При этих словах Госпожа уставилась на Герду, и было в ее взгляде что-то такое, от чего девушка беспокойно поежилась. Чтобы справиться с неловкостью, Герда спросила:
– Как вы думаете, Пророчество – это про что?
Госпожа сморщила точеный носик.
– Ариман его знает… может, еще Маяк, но он нам вряд ли уже что-то расскажет. Василиски считали это важным… Даже стенку изукрасили… – Присев на корточки, Госпожа W чубуком трубки вывела на снегу несколько букв.
Герда присмотрелась: «PWRFL».
– Powerful?
Госпожа рассеянно на нее оглянулась:
– Имя Аримана. Могущественный. Пять букв. А у Кея, даже если он напряжется, всего четыре. Пять кроет четверку, как страус воробьиху… Понятно, что Кей хочет союза. Но последней буквы у него нет. У нас, впрочем, тоже… – На губах Госпожи появилась неприятная улыбка: – Он говорит, что в захваченных Ариманом Кругах нет ничего живого. Только огонь.
Герда взволнованно сжала руки.
– Тогда надо ему… Ариману этому… помешать!
Улыбка сделалась еще неприятнее:
– Кей и пытается… из чистого альтруизма, надо полагать. Впрочем, без последней буквы ни мы, ни он ничего не сделаем. Статус кво. Видимо, до тех пор, пока любовь не станет льдом.
– Разве любовь может стать льдом? – удивилась Герда.
Госпожа вскочила, стерла подошвой буквы и непонятно ответила:
– Тебе лучше знать. – Задрав голову, она взглянула на солнце и сощурилась: – Но уже не в этом году. Оттепель. Скоро совсем теплынь настанет. Весна – время для любви и революций. Самое жаркое времечко!

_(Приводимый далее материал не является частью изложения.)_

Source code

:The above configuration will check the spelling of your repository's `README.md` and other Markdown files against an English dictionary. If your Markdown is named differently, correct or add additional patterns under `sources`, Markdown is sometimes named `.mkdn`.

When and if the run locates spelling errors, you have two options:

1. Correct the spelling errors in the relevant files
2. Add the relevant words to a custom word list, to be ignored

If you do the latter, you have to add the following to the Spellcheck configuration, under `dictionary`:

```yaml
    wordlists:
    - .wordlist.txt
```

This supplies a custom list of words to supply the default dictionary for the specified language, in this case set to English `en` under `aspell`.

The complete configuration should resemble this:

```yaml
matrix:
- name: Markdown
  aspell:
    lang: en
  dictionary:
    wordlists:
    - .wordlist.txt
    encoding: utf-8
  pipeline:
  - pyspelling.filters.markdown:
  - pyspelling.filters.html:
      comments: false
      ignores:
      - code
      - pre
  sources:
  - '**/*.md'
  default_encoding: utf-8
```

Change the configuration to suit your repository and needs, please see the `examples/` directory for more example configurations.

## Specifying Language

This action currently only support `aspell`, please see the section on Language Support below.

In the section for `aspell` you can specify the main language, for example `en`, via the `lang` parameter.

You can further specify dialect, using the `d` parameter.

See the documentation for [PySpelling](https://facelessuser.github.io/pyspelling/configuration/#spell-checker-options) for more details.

Выдав эту загадочную фразу, Госпожа W воткнула трубку в уголок скорбно поджатых губ статуи, с удовлетворением обозрела свой шедевр и направилась в дом. Герда осталась стоять одна в ярком искрящемся свете. «Когда любовь станет льдом»? Она снова поежилась, хотя Госпожа была права: начиналась оттепель, и с сосулек на крыше особняка уже срывались тяжелые звонкие капли.
Госпожа W нынче утром была не в духе. Это объяснялось тем, что весело начавшаяся ночка кончилась довольно паскудно.

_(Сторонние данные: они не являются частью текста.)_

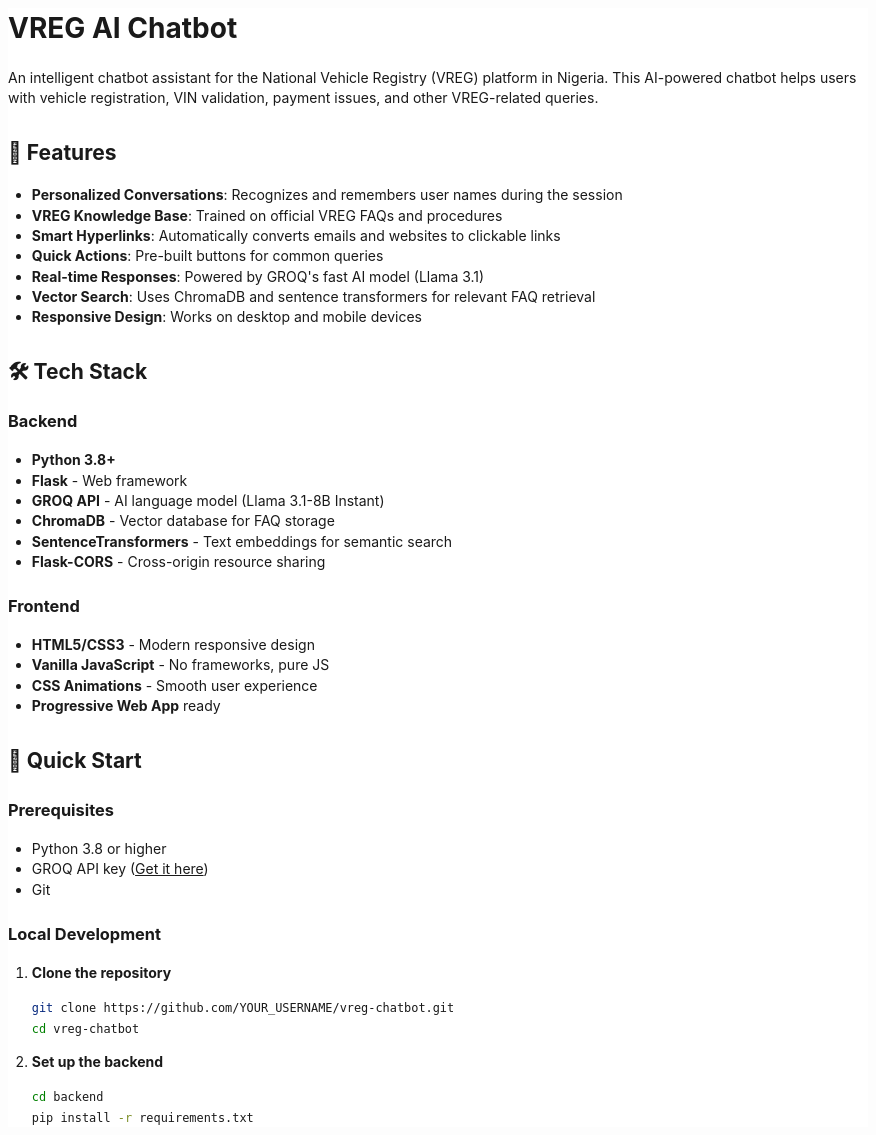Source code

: # VREG AI Chatbot

An intelligent chatbot assistant for the National Vehicle Registry (VREG) platform in Nigeria. This AI-powered chatbot helps users with vehicle registration, VIN validation, payment issues, and other VREG-related queries.

## 🚗 Features

- **Personalized Conversations**: Recognizes and remembers user names during the session
- **VREG Knowledge Base**: Trained on official VREG FAQs and procedures
- **Smart Hyperlinks**: Automatically converts emails and websites to clickable links
- **Quick Actions**: Pre-built buttons for common queries
- **Real-time Responses**: Powered by GROQ's fast AI model (Llama 3.1)
- **Vector Search**: Uses ChromaDB and sentence transformers for relevant FAQ retrieval
- **Responsive Design**: Works on desktop and mobile devices

## 🛠️ Tech Stack

### Backend
- **Python 3.8+**
- **Flask** - Web framework
- **GROQ API** - AI language model (Llama 3.1-8B Instant)
- **ChromaDB** - Vector database for FAQ storage
- **SentenceTransformers** - Text embeddings for semantic search
- **Flask-CORS** - Cross-origin resource sharing

### Frontend
- **HTML5/CSS3** - Modern responsive design
- **Vanilla JavaScript** - No frameworks, pure JS
- **CSS Animations** - Smooth user experience
- **Progressive Web App** ready

## 🚀 Quick Start

### Prerequisites
- Python 3.8 or higher
- GROQ API key ([Get it here](https://console.groq.com/))
- Git

### Local Development

1. **Clone the repository**
   ```bash
   git clone https://github.com/YOUR_USERNAME/vreg-chatbot.git
   cd vreg-chatbot
   ```

2. **Set up the backend**
   ```bash
   cd backend
   pip install -r requirements.txt
   ```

Когда они с Кеем покинули зоопарк, Госпоже вздумалось порадовать возлюбленного похабными армейскими частушками. Хотя частушки она распевала с некоторыми купюрами, текст отчего-то звучал еще похабнее:
Как-то раз легионерПрищемил щитом свой… НОС!И с тех пор легионераВсе зовут Герой-без-НОСА!
Карфагенец ГаннибалМного баб… ПЕРЕВИДАЛ!Но однажды ГаннибалуСципион обрил… ЛИЦО!

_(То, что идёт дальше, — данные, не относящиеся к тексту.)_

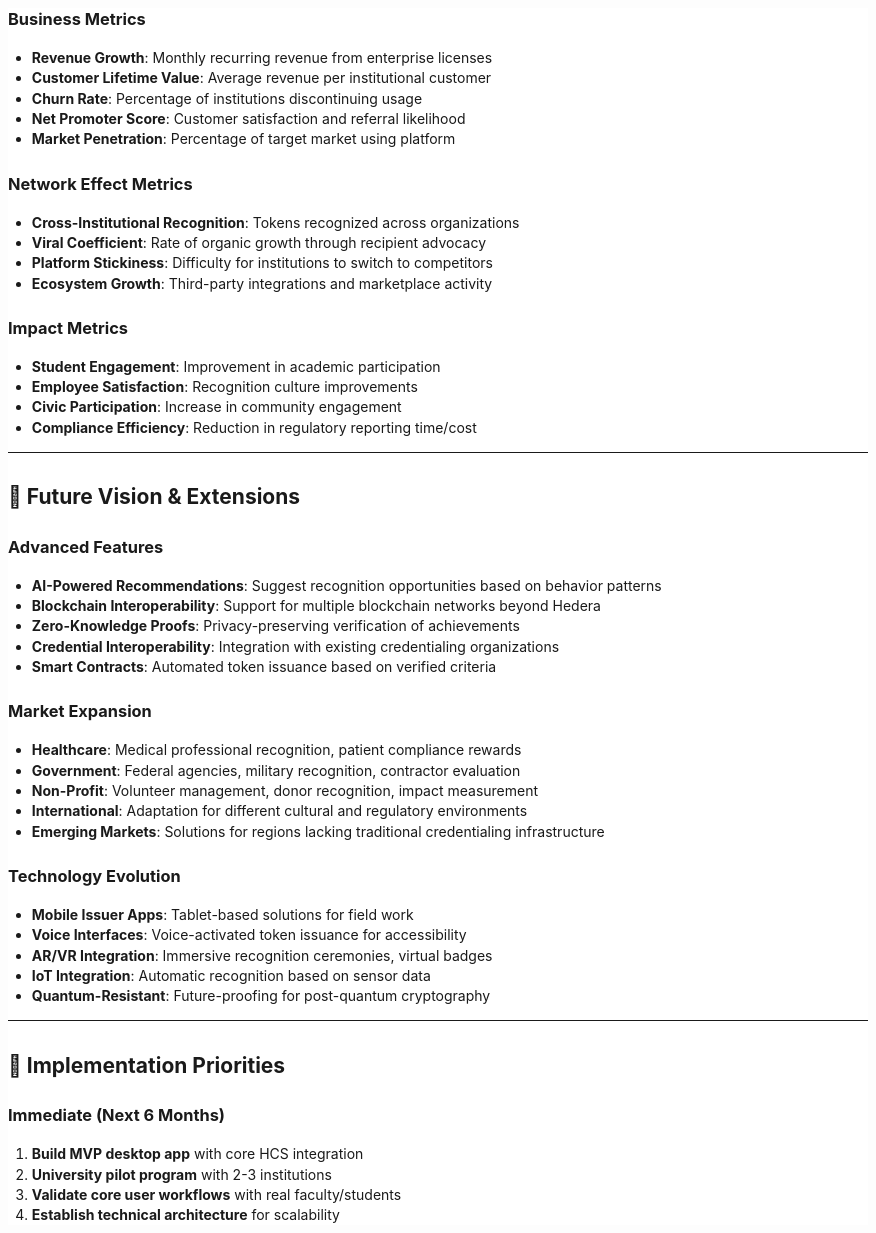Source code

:### **Business Metrics**
- **Revenue Growth**: Monthly recurring revenue from enterprise licenses
- **Customer Lifetime Value**: Average revenue per institutional customer
- **Churn Rate**: Percentage of institutions discontinuing usage
- **Net Promoter Score**: Customer satisfaction and referral likelihood
- **Market Penetration**: Percentage of target market using platform

### **Network Effect Metrics**
- **Cross-Institutional Recognition**: Tokens recognized across organizations
- **Viral Coefficient**: Rate of organic growth through recipient advocacy
- **Platform Stickiness**: Difficulty for institutions to switch to competitors
- **Ecosystem Growth**: Third-party integrations and marketplace activity

### **Impact Metrics**
- **Student Engagement**: Improvement in academic participation
- **Employee Satisfaction**: Recognition culture improvements
- **Civic Participation**: Increase in community engagement
- **Compliance Efficiency**: Reduction in regulatory reporting time/cost

---

## 🔮 **Future Vision & Extensions**

### **Advanced Features**
- **AI-Powered Recommendations**: Suggest recognition opportunities based on behavior patterns
- **Blockchain Interoperability**: Support for multiple blockchain networks beyond Hedera
- **Zero-Knowledge Proofs**: Privacy-preserving verification of achievements
- **Credential Interoperability**: Integration with existing credentialing organizations
- **Smart Contracts**: Automated token issuance based on verified criteria

### **Market Expansion**
- **Healthcare**: Medical professional recognition, patient compliance rewards
- **Government**: Federal agencies, military recognition, contractor evaluation
- **Non-Profit**: Volunteer management, donor recognition, impact measurement
- **International**: Adaptation for different cultural and regulatory environments
- **Emerging Markets**: Solutions for regions lacking traditional credentialing infrastructure

### **Technology Evolution**
- **Mobile Issuer Apps**: Tablet-based solutions for field work
- **Voice Interfaces**: Voice-activated token issuance for accessibility
- **AR/VR Integration**: Immersive recognition ceremonies, virtual badges
- **IoT Integration**: Automatic recognition based on sensor data
- **Quantum-Resistant**: Future-proofing for post-quantum cryptography

---

## 🎯 **Implementation Priorities**

### **Immediate (Next 6 Months)**
1. **Build MVP desktop app** with core HCS integration
2. **University pilot program** with 2-3 institutions
3. **Validate core user workflows** with real faculty/students
4. **Establish technical architecture** for scalability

Исполнение пользовалось большим успехом. Голос Госпожи в теперешнем ее состоянии походил на резкий мальчишеский дискант. Слова дробно отскакивали от стен. Распахивались окна и форточки. Разбуженные обыватели в знак восхищения швыряли парочке цветы (как правило, вместе с вазонами), а один раз отметили выступление даже полным ночным горшком. Кей ловко уворачивался, до тех пор пока ночной горшок не грянулся о мостовую и не расплескал по снегу свое содержимое. Тут Госпожа решила оживить процесс. Забыв о поврежденной ноге, она спрыгнула на землю и принялась выворачивать из мостовой булыжники. Вывернутые булыжники Госпожа отправляла в окна, и к мелодичным частушкам (пения исполнительница так и не прервала) добавился звон бьющихся стекол. В общем, сплошная веселуха!